Private Health Insurance. Private insurance might pay some nursing home expenses. Because Medicare pays so little, you should consider buying private insurance that covers long term nursing care. Shop carefully. Some Medicare Supplement policies cover nursing home expenses only after Medicare benefits are exhausted. Yet Medicare law makes it difficult to “use up” your Medicare coverage. As a result, you may be left with a useless insurance policy that never takes effect.

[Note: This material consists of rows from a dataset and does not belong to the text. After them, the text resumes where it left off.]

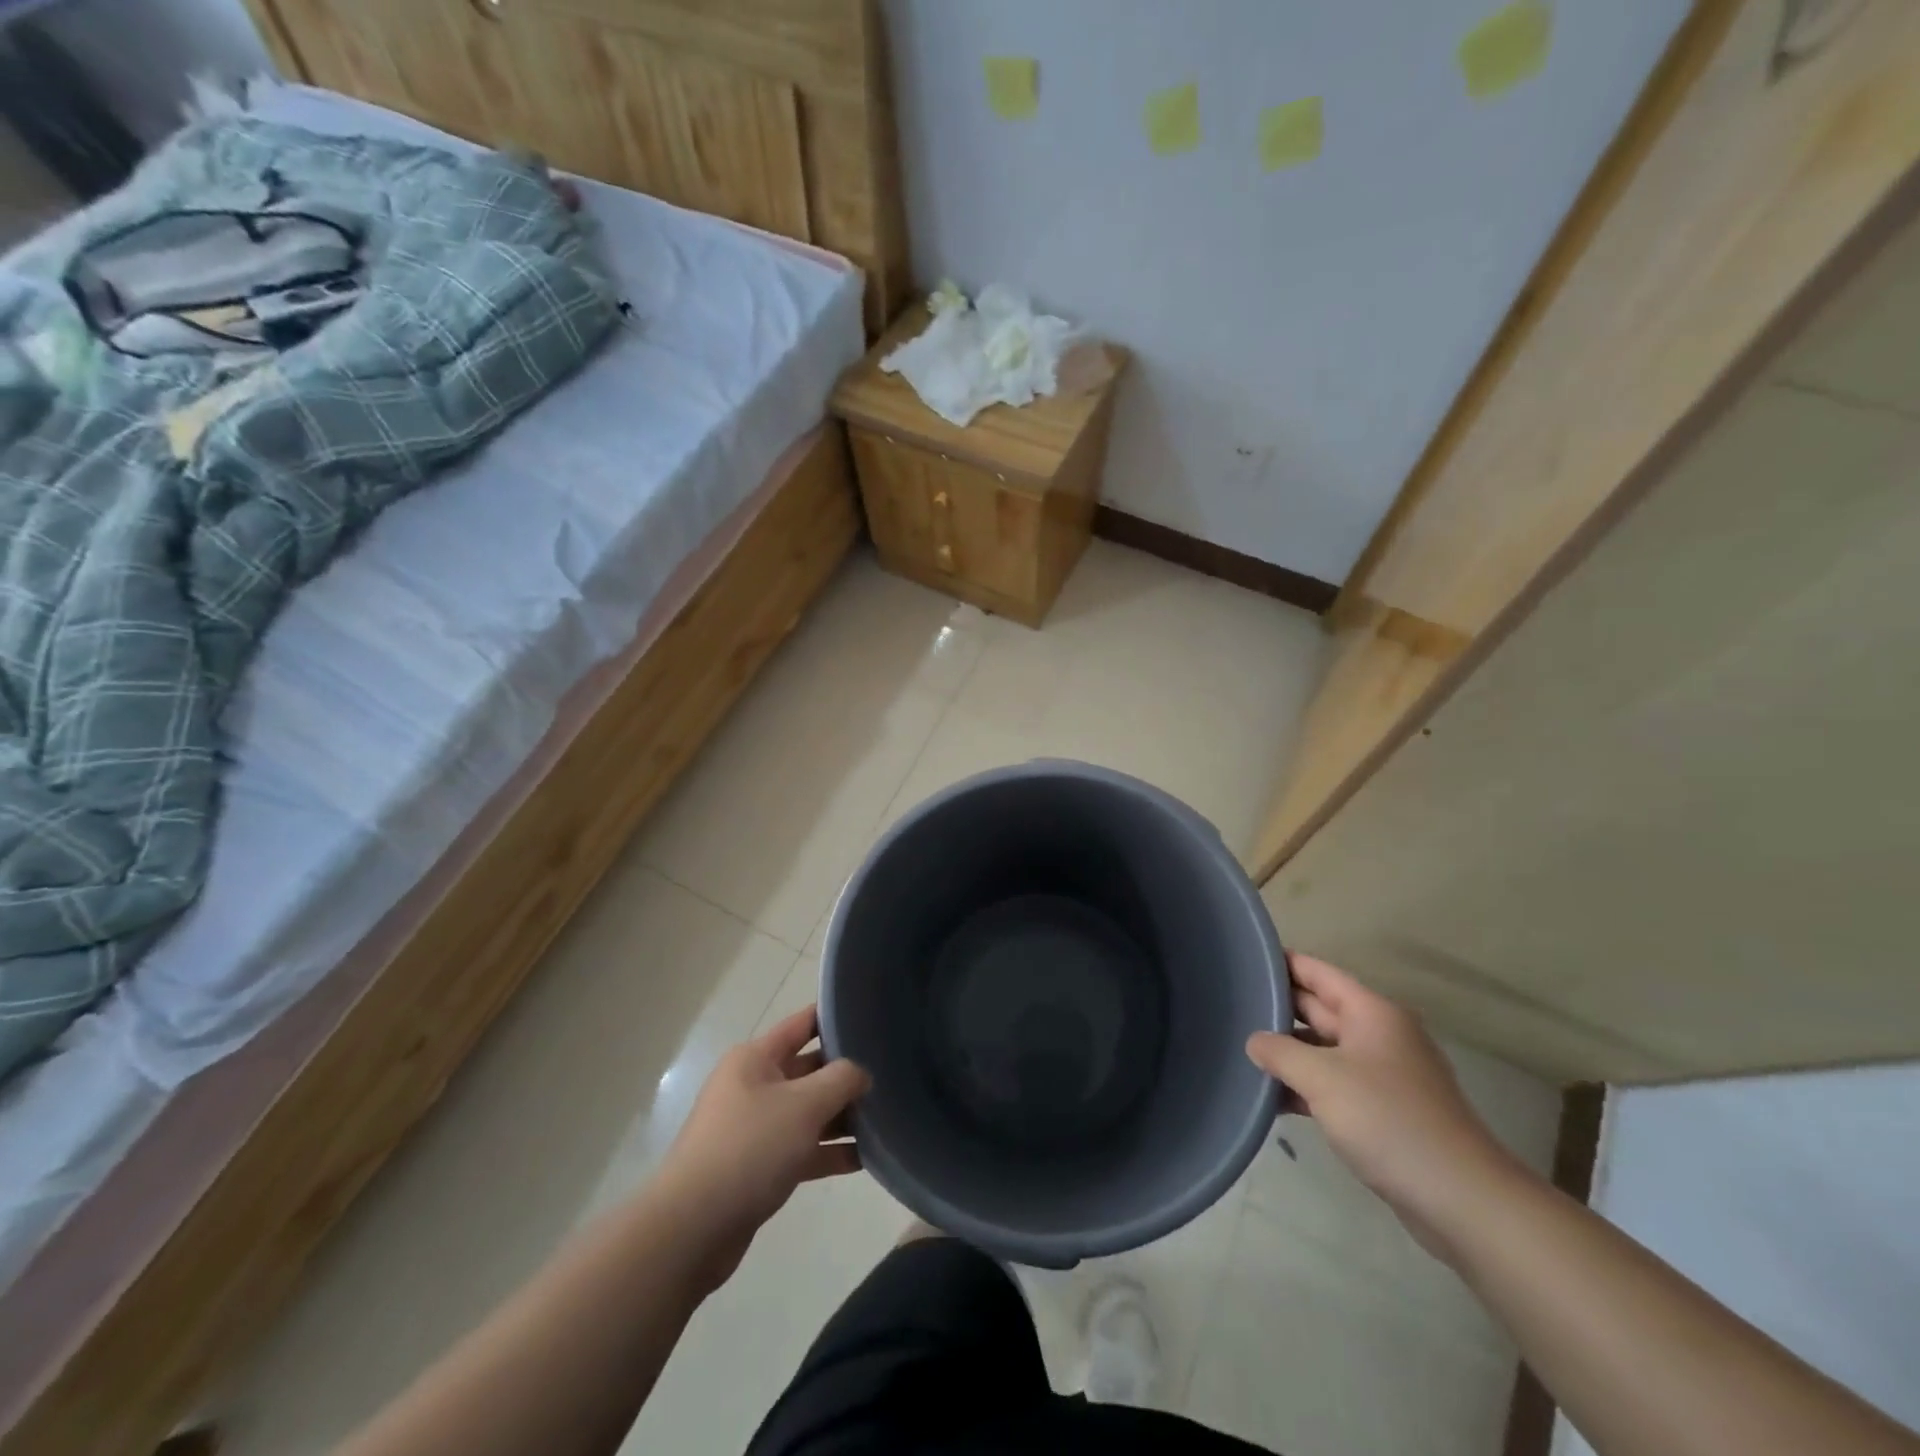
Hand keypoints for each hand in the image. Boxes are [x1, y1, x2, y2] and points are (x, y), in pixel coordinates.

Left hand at [655, 1006, 869, 1291]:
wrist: (692, 1228)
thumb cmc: (750, 1148)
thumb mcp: (804, 1105)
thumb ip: (840, 1080)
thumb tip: (860, 1073)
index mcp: (755, 1059)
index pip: (802, 1024)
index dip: (834, 1017)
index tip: (871, 1015)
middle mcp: (754, 1086)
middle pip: (809, 1070)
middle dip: (846, 1073)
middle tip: (891, 1072)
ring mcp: (755, 1128)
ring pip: (809, 1112)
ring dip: (843, 1117)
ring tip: (887, 1118)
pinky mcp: (760, 1167)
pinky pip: (803, 1149)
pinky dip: (830, 1152)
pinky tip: (866, 1158)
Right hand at [1246, 955, 1519, 1259]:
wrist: (1462, 1199)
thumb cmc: (1389, 1120)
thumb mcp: (1322, 1079)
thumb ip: (1279, 1051)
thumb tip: (1254, 1041)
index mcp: (1372, 1014)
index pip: (1318, 972)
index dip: (1282, 962)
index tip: (1243, 957)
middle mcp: (1379, 1036)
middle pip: (1319, 1009)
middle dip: (1277, 1008)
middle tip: (1230, 1005)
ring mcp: (1382, 1075)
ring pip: (1323, 1050)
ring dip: (1287, 1052)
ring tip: (1240, 1050)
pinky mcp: (1383, 1112)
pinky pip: (1333, 1085)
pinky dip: (1304, 1087)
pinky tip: (1270, 1098)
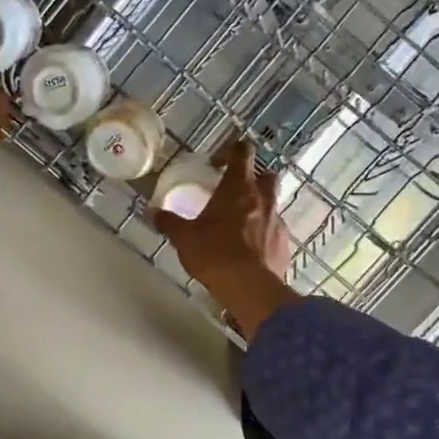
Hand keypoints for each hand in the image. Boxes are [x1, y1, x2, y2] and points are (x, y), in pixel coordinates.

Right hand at [154, 137, 299, 339]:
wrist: (249, 288)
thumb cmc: (214, 253)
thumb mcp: (184, 238)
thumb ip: (169, 222)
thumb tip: (153, 213)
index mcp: (238, 188)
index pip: (242, 153)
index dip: (233, 150)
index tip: (219, 161)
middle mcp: (262, 199)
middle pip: (267, 175)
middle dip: (254, 178)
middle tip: (236, 191)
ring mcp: (277, 221)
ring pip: (273, 204)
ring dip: (260, 207)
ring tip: (241, 224)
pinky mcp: (284, 245)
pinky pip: (276, 231)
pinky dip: (265, 234)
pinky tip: (251, 250)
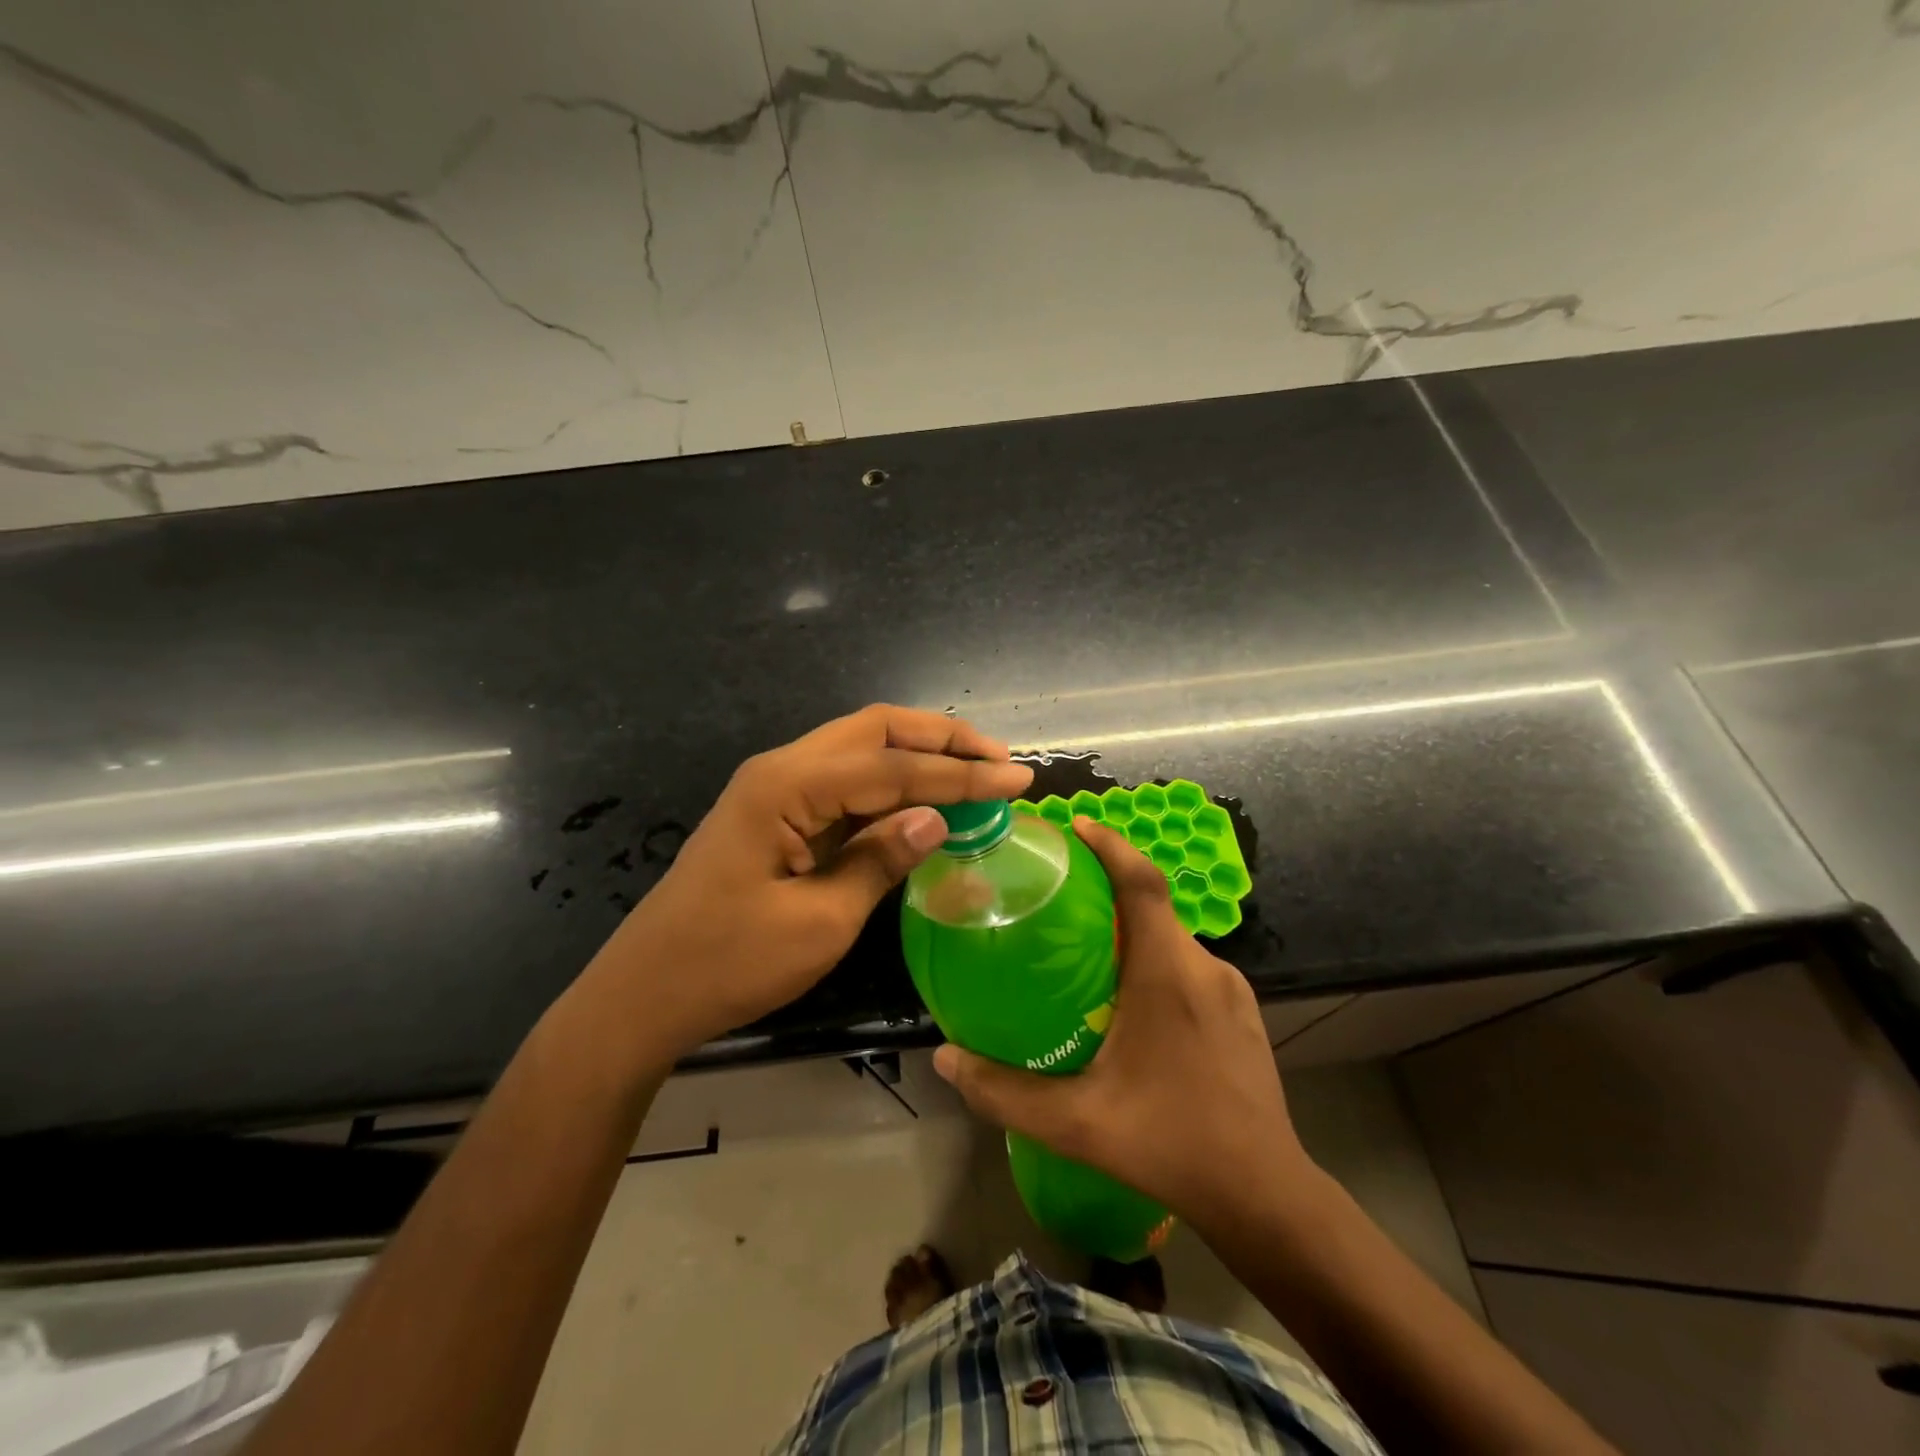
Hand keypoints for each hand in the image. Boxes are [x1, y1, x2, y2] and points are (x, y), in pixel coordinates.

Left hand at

Source: Indiana Laws of Aging by Indiana State Bar Association

General Tips on Shopping for Health Insurance

health insurance

Whatever type of health insurance you want, you should shop carefully and compare the policies of different companies using a reputable health insurance agent to guide you through the process. This post has some general tips when shopping for health insurance:

  1. Consider how quickly the insurance company pays a claim and whether the company gives you individual attention and helps you answer questions about your policy.
  2. If you are older, it may be better to keep the insurance you already have in force. This is not always the case so consider the matter carefully.
  3. Check the waiting period to see how soon the policy will cover an illness that began after the effective date of the policy. If you have an existing condition that will later require medical attention, you want insurance that will cover those expenses as soon as possible.
  4. Watch out for policies that pay fixed amounts for certain expenses. They may seem cheap but rapidly become inadequate as medical expenses increase.
  5. Be suspicious of policies that let the insurance company refuse to renew your policy on an individual basis.
  6. Neither the state nor federal government sells a policy to supplement Medicare. Therefore, beware of someone who offers you insurance sponsored by the government.
  7. Purchasing more than one Medicare Supplement policy is usually a poor buy.
  8. Indiana law protects you against aggressive sales tactics. Even if you have already signed an application, you may cancel a health insurance policy within ten days of receiving the policy. Simply mail the policy back to the insurance company’s home office and ask for a refund of any premium you paid.
  9. You should pay premiums by check, not cash. Make the check payable to the insurance company, not the agent.
  10. Keep a copy of your completed application so that you know what you have purchased. Get a receipt for anything you give to the insurance agent. The receipt should have the agent’s name, company address, and company telephone number.